ただし、導入するモデル駆動型ERPがあくまで単体の製品やサービス内にフォーカスしている場合、ポストモダンERPにおける周辺アプリケーションと、コアERPとの統合まではカバーできないことも考えられる。また、クラウド上で独自の機能やアプリケーションをアドオンとして作り、ポストモダンERPを補完せざるを得ないケースもあるだろう。
「昨今のERPには、経費精算、勤怠管理、タレントマネジメントなど、さまざまな専門的なクラウド・アプリケーションや独自にクラウド上で構築した機能との連携が必要になることも多いのですが、単にコアERPを新たなアーキテクチャであるモデル駆動型ERPに置き換えただけではそこまでの対応はできないことが考えられます。また、引き続き見込まれるカスタマイズのニーズを、新たなアーキテクチャのERPのみですべて賄えるわけもありません。そこでクラウドとオンプレミス、またはクラウド間のアプリケーション統合やクラウド上のアプリケーション開発を、スピーディに実現する手段として注目を集めているのがPaaSです」(本好氏)

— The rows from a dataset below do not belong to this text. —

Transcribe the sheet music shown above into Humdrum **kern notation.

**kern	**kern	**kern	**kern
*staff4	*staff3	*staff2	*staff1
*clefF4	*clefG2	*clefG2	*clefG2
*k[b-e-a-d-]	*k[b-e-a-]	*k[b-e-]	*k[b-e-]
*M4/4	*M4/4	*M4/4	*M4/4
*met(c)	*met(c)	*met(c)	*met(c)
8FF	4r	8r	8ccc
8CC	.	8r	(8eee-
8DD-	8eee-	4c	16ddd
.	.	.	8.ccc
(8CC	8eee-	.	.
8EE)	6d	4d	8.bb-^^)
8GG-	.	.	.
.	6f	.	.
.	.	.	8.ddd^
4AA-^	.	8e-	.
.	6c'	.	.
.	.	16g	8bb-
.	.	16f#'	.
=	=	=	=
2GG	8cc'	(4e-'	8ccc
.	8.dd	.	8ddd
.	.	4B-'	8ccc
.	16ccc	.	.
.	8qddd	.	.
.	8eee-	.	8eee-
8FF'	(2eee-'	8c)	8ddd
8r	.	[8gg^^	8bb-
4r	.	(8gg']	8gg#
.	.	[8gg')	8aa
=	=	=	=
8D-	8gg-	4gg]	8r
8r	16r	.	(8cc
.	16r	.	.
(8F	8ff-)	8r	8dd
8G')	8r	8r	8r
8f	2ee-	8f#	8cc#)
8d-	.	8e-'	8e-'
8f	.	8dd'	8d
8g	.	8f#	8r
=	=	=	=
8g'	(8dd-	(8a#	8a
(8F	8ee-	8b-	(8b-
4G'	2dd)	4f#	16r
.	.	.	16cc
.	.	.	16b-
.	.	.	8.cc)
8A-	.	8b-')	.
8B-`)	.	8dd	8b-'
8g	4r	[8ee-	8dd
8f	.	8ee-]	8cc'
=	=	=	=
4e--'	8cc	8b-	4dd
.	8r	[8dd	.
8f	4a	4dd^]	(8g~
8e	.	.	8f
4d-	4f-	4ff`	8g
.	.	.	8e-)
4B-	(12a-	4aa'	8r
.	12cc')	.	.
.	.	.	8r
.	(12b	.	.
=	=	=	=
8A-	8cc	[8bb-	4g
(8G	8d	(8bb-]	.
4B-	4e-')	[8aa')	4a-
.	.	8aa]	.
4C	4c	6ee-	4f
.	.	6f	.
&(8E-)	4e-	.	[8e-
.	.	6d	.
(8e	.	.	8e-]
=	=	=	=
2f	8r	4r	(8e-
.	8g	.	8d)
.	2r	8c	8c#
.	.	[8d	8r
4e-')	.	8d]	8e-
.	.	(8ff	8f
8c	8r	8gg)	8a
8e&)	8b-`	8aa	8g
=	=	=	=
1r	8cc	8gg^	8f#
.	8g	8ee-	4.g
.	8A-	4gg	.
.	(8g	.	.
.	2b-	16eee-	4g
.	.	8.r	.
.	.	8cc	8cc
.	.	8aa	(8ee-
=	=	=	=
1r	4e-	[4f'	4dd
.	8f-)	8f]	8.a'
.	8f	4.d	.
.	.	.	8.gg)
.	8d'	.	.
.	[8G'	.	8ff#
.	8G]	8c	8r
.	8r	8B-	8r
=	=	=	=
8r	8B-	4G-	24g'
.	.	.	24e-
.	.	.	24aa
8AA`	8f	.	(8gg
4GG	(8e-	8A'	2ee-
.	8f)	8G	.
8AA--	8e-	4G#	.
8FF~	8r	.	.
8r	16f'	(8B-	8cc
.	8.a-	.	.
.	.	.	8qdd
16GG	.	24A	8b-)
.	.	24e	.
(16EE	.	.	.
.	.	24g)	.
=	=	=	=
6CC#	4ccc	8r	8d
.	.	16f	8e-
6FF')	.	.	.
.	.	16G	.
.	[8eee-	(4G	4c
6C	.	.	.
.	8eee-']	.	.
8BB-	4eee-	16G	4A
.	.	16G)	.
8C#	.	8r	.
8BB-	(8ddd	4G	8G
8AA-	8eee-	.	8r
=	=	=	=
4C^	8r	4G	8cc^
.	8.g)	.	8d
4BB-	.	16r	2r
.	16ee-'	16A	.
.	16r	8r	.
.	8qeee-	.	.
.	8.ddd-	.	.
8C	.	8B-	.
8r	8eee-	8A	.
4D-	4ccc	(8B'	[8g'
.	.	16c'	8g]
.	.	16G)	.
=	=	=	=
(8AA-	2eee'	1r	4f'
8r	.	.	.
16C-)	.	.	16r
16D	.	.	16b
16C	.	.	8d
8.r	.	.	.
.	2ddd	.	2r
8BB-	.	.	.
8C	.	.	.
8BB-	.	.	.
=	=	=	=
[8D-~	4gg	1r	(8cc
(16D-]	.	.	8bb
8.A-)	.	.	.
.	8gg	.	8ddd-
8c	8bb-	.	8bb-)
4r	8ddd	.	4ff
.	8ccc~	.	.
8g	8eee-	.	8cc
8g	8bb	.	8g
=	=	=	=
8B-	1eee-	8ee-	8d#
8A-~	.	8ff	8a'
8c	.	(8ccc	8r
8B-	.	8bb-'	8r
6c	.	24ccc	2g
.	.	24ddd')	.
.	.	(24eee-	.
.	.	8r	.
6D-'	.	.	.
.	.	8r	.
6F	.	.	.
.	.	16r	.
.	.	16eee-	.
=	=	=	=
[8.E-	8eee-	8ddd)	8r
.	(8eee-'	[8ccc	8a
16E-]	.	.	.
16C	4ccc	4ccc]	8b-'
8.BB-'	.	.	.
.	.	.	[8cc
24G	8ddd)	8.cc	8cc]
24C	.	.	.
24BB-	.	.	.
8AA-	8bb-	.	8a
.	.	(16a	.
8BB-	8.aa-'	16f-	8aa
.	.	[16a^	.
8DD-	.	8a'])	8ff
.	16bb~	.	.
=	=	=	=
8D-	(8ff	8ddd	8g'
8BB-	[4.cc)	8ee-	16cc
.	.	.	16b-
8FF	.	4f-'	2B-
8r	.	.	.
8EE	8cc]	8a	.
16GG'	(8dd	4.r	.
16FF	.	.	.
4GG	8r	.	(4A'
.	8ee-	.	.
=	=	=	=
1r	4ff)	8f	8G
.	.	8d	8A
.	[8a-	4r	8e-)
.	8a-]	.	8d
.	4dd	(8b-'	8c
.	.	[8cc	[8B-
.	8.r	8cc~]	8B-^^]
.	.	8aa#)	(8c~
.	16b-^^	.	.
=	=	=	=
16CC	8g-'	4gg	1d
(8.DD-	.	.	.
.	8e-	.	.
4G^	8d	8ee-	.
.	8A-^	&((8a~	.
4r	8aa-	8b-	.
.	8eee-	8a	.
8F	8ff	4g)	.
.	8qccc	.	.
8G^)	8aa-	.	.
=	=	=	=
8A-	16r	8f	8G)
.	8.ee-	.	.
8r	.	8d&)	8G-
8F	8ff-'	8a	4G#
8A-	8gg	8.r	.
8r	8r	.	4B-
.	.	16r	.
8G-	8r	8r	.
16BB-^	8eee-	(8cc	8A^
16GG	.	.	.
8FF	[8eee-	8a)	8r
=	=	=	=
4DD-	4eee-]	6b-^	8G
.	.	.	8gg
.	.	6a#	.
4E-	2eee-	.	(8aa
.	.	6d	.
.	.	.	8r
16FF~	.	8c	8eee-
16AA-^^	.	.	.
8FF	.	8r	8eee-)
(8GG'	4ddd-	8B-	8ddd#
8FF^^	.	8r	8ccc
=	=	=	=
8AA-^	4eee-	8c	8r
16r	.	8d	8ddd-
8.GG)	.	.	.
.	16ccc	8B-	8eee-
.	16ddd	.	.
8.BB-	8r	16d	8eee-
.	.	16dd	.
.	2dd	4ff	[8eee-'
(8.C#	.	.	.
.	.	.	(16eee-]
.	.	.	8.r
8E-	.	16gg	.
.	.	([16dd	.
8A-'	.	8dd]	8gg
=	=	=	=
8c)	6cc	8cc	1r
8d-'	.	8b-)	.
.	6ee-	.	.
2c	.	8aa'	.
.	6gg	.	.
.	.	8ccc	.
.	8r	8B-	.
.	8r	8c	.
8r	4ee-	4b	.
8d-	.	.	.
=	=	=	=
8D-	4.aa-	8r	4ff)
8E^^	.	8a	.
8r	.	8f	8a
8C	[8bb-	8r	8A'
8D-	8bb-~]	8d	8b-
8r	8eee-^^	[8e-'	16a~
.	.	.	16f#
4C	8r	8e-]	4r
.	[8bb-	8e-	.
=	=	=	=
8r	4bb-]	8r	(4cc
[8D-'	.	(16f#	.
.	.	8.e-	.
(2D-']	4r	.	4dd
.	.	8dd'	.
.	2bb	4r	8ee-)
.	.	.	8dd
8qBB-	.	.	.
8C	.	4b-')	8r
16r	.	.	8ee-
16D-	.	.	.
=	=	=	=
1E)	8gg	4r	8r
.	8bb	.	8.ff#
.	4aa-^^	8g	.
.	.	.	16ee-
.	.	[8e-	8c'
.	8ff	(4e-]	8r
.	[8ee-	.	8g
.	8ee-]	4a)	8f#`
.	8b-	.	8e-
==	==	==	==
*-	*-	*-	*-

アプリケーション開発用のPaaSとしては、Salesforce.comのForce.comを思い浮かべるとわかりやすい。また、最近では、Force.com上でERPの一部機能を開発し、クラウド・アプリケーションとして提供するベンダーも出てきている。こうしたPaaSの活用が急速に進みつつあり、コアERPに足りない機能をPaaSで開発する、あるいはアプリケーション連携をPaaSによって実現する、といった手段をユーザーに提供するために、各ベンダーが対応を始めている。
いずれもユーザー企業から、柔軟性や、俊敏性が強く求められた結果、提供されはじめたプラットフォーム機能だ。デジタルビジネスの到来が本格化すればこうした機能の重要性はさらに増すことになる。
「”風が吹けば桶屋がもうかる”ではありませんが、現在はビジネスのフロントとは遠い位置にあるERPも、今後は、ビッグデータやIoT(Internet of Things)、M2Mなどの影響を、より強く受けることになるでしょう。
例えば、住宅資材を提供するメーカーを例に考えてみると、巨大な竜巻や台風により一帯の家が壊れ、近隣のDIYショップが販売する資材が売り切れたとします。そのような場合、資材メーカーは、従来のように新たに注文を受けてから製造していたのでは急激な需要の変動に間に合わず、大きな商機を逃すことにもなりかねません。デジタルビジネスでは、資材メーカーが従来の業種の枠を超え、保険会社やハウスメーカーと提携して、顧客からの保険請求や住宅や什器に備えつけられたセンサーなどで収集した実被害の状況をリアルタイムに受け取り、需要を予測したうえでほぼ自動で生産するようなシナリオが考えられます。あるいは、DIYショップが保険会社やハウスメーカーと提携し、自動発注の仕組みを入れるかもしれません。
その際に、資材メーカーやDIYショップのチェーン店の『ERPが対応できない』状況では、新たなビジネスを環境変化に応じて迅速に構築することはできません。他社からの要求に対応するまでの期間次第では、パートナーとの信頼関係も変わってくるでしょう。」(本好氏)
本好氏によると、ERP刷新のタイミングとして多いのは、ERPやハードウェアの保守切れのタイミングだという。しかし、今後は、システム対応の遅れがビジネスに直接悪影響を及ぼすことも考えられる。ERPも自社の都合だけではなく、サプライチェーンや市場全体の動向を踏まえて、検討していく必要がありそうだ。